## Quoted passage
=== Section Start ===
The meticulous Scorpions had fallen into the same error as the Liberandos
and were turning short of their I.P.

 

 

Brooks had to decide instantly whether to obey standing orders and follow
his leader on the wrong course or to continue straight on to the proper
turning. He decided to stick with Wood. A few miles from the big plant,
which was a cement factory in Targoviste, Wood recognized and rectified
his error by an immense and perfectly executed maneuver. He doubled his
twelve Liberators back in their tracks and S'ed over the next ridge,
Brooks leaping behind him with his seventeen ships. Brooks said, "I learned
a lesson in discipline. If I had left the formation, after he jumped
the ridge my force would have collided head-on with his."

 

 

The tricky, miniature weather changed like a magic-lantern slide. The skies
became transparent and the tail gunners saw the monastery gleaming in
the sun. Down the next ravine lay the stacks of Red Target. The Scorpions
tucked in tight and low, each ship in its slot in the three-wave surprise
for Steaua Romana.

 

 

Hurtling down the valley, propellers threw up chopped leaves like lawn
mowers. The fliers saw picnic parties; three richly caparisoned horsemen
sitting like statues as the prop-wakes tossed their horses' manes;
a small boy bolting in terror, then stopping and hurling a stone at them.

 

 

The flak batteries opened up. Machine-gun volleys poured into the first
wave. Captain Caldwell steered Wood's ship toward the boiler house at
the bottom of the diamond. He put the nose down and his co-pilot fired
the fixed forward guns at flak positions. The top turret joined in. Its
vibrations jarred bits of things down on Caldwell's head. Leveling
for the bomb run, he wiped dust from his eyes. "Push up over the
chimneys!" Colonel Wood commanded. "Go down to altitude!" pleaded the
bombardier, John Fino. Caldwell went in thirty feet from the ground,
helplessly looking at two guns firing into him from the top of a
boiler house. He was thinking of nothing but delivering the bombs.
=== Section End ===
## Recorded information
=== Section Start ===
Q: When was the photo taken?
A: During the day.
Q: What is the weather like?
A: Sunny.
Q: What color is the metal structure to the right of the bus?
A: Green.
=== Section End ===
## To do
In the passage about the low-level bombing raid, what kind of plant was the big plant in Targoviste?

## Answer section
A cement factory.